## READING PASSAGE
•••••

Recyclable means the packaging could be recycled if the material is clean and not contaminated with greases and oils, and the local council/waste management contractor has processes in place to actually recycle the material. We recycle very few plastics in NZ and it is now becoming more difficult to sell our recovered plastics overseas, with importers now placing huge reductions on the amount of plastics allowed in their processing lines.
Biodegradable means that the material will breakdown (degrade) faster by undertaking specific biological processes. “Bio” means that living organisms will increase the degradation of a material. Biodegradable materials are not always compostable, as some biodegradable plastics are still petroleum-based plastics and take hundreds of years to degrade. Making petroleum-based plastics biodegradable does not make them a green option, it simply speeds up the decay and the plastic molecules just become smaller (and more dangerous) sooner than later. Petroleum-based plastics should be recycled and not designed to biodegrade.
Compostable means that the material is made of organic matter, it will naturally biodegrade, and, in the right conditions, it can be converted into compost. The length of time it takes for an organic material to breakdown depends on the conditions in place (temperature, moisture, air, pressure) and the material. This is all very difficult to accurately ascertain as the conditions vary so much. All plant-based products are biodegradable and breakdown can take a few weeks to a few months.
Green Choice products are biodegradable and compostable. This is because they are plant-based (kraft cardboard, sugar cane, bamboo and plant starches) so they naturally break down and can become compost in the right conditions. This means that the remaining matter is suitable for use as compost (fertiliser) and safe to become part of the soil system.
Yes. Everything degrades (or decomposes) over time, but some things take longer than others. This depends on the base material and the conditions in which the thing is decaying in (temperature, humidity, air and time). A general rule of thumb is that if something is a natural product it breaks down naturally (mother nature at work), whereas a man-made product can take forever to decompose (think about concrete when you think about petroleum-based plastics). Natural degradation is a better option.
Biodegradation means that the molecules (that form the material) are created and bound in such a way that natural "living" micro-organisms (bacteria, fungi and algae) will consume and breakdown the molecules. This releases the bonding of the molecules and thereby speed up the degradation. There are chemical and physical degradation processes taking place, both accelerated due to the involvement of living organisms (hence the term biodegradation).
Yes, it's important to keep PLA products out of intense sunlight areas of warehouses (in or out of the packaging cartons). PLA has a relatively low glass transition temperature (typically between 44 and 63 °C). This is the temperature at which the molecular bonding starts to “relax” – don’t panic… it’s not melting, just relaxing. If the temperature increases it will move to a melting phase. PLA’s melt temperature is between 157 - 170 °C. This varies dependent on the thickness of the material and if it is bonded on cardboard (like coffee cups).
Note that CPLA is used to make our coffee lids and cutlery (CPLA is a harder and more brittle version of PLA). This has a higher melt temperature of 200 °C.

•••••

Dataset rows

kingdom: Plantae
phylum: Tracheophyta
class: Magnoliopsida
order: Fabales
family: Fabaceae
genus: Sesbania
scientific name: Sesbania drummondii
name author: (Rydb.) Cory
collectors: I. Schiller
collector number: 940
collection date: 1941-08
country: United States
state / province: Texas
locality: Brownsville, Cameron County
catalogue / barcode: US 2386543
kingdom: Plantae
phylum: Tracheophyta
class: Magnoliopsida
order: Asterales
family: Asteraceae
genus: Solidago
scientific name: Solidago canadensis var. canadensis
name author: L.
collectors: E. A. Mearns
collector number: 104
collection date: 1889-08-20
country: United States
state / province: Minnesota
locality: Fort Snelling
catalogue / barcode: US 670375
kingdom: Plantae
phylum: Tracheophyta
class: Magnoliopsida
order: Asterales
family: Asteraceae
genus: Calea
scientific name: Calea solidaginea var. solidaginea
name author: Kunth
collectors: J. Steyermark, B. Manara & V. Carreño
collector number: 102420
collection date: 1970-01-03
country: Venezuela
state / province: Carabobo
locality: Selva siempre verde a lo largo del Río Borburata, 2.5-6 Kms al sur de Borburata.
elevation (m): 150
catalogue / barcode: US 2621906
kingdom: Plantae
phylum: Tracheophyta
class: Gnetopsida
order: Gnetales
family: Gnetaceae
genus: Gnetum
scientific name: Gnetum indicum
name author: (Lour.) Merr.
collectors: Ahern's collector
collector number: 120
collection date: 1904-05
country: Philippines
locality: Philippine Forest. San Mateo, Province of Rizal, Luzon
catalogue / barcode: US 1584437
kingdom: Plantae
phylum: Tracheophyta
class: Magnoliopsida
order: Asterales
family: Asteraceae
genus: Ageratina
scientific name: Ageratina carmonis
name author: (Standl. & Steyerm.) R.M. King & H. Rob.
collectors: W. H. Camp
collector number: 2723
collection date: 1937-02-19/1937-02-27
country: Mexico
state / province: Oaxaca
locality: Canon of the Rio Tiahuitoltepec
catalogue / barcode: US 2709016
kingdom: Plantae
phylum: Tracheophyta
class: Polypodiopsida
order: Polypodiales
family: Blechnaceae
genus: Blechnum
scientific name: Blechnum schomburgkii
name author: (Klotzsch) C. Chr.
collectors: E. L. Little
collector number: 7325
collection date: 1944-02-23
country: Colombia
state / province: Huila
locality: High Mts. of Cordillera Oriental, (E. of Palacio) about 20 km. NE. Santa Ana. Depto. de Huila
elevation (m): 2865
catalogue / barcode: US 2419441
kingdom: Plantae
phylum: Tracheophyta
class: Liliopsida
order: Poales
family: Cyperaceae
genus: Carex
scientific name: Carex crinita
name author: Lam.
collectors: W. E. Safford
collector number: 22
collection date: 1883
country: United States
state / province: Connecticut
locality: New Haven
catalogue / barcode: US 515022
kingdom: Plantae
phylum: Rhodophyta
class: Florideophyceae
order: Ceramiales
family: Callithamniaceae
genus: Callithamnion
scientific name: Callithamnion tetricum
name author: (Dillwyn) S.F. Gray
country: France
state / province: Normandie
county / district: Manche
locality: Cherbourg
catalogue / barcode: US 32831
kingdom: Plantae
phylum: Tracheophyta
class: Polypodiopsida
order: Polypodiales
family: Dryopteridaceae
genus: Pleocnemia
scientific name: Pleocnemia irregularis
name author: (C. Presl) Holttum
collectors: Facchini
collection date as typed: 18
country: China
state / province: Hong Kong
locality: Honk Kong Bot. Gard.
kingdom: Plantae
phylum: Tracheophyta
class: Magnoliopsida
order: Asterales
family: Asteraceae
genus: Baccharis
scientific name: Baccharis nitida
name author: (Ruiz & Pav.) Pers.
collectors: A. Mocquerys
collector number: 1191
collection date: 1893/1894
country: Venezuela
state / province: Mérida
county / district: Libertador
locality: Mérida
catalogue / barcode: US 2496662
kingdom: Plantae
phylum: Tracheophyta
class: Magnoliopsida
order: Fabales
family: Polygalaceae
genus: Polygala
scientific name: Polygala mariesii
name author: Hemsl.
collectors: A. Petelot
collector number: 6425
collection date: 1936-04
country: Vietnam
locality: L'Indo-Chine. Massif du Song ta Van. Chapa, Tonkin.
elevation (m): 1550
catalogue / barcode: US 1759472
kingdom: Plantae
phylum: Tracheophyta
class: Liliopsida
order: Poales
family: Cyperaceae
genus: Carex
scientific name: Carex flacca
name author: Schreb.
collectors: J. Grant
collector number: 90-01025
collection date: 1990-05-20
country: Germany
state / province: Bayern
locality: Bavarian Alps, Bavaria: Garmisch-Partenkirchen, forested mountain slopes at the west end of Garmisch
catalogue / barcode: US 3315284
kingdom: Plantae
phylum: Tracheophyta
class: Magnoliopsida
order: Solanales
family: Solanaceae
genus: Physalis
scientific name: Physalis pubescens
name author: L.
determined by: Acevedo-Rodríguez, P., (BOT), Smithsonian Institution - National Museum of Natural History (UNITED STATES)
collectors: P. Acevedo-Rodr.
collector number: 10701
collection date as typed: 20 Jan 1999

•••••

## PROMPT A
In the packaging passage, what is the melt temperature range given for PLA?
## PROMPT B
For each statement, decide whether the packaging passage supports it, and back up each yes or no with the passage's own words: (i) Biodegradable materials are always compostable. (ii) Green Choice products are plant-based. (iii) CPLA has a melt temperature of 200 °C.
## PROMPT C
Write the next part of the packaging passage, starting after its final sentence.
The rows have no connection to the packaging passage.

## WRITTEN RESPONSE A
Between 157 and 170 °C.

## WRITTEN RESPONSE B
(i) No: "Biodegradable materials are not always compostable"
(ii) Yes: "they are plant-based (kraft cardboard, sugar cane, bamboo and plant starches)"
(iii) Yes: "This has a higher melt temperature of 200 °C."

## WRITTEN RESPONSE C
The most at risk PLA products are clear cups, clear lids and straws as these are thin walled PLA products. These are designed for serving cold drinks and are safe for use (all have SGS food certs). However, they are at most risk if stored in high temperature environments. Even things like a hot car in the summer could cause parts to soften and deform.
PLA is classified as a “thermoplastic”. Thermoplastic materials become liquid at their melting point (150-160 degrees Celsius in the case of PLA) which allows them to be easily injection molded (lids/cups/cutlery) or sprayed (container lining). In its solid form, PLA is not toxic. As PLA is biodegradable, it is often used in food handling and medical implants that biodegrade within the body over time.
Using PLA eliminates the need to use non-renewable and unsustainable petroleum resources. Like most plastics, during the manufacturing process it has the potential to be toxic if inhaled and/or absorbed into the skin or eyes as a vapor or liquid. PLA is fairly unsuitable for very high temperature applications (such as reheating in a microwave). It has been approved for use in manufacture of disposable products as the temperatures of any hot drinks or food have to be safe for humans, to avoid scalding.
This depends on the composting environment. All Green Choice products containing PLA comply with EN 13432 (09-2000) standards and AVI/OK 1 testing for "OK COMPOST" confirmation. So if the Local Council Authority manages the collection of organic waste and deposits it in an approved Commercial Composting Facility, then yes they will be converted into compost. At this stage, New Zealand currently has far more landfills than composting facilities. More pressure on Local Authorities and Central Government is needed to establish a policy to address this imbalance.
Our products are safe to be deposited in home-based composting systems but it is unlikely they will convert to compost as quickly as they would in a commercial system. How long it takes to convert into compost will be determined by the system's ability to create an effective environment (temperature, humidity, air movement and bacteria activity). To better understand the NZ requirements for composting facilities, please refer to the Compost NZ Consent Guide produced by the Waste Management Institute of New Zealand.
Compostable products are made of organic matter, so they contain natural molecules that will naturally biodegrade. This is because bacterial microbes are attracted to natural molecules as a food source. When they do consume these molecules, the residue is still natural matter and therefore less damaging to our environment. A compostable material is naturally biodegradable and the residue does not harm the ecosystem (plant matter returning to the soils as plant matter). PLA (Polylactic Acid) is made from corn starch or sugar cane (biomass products), and these natural molecules will biodegrade.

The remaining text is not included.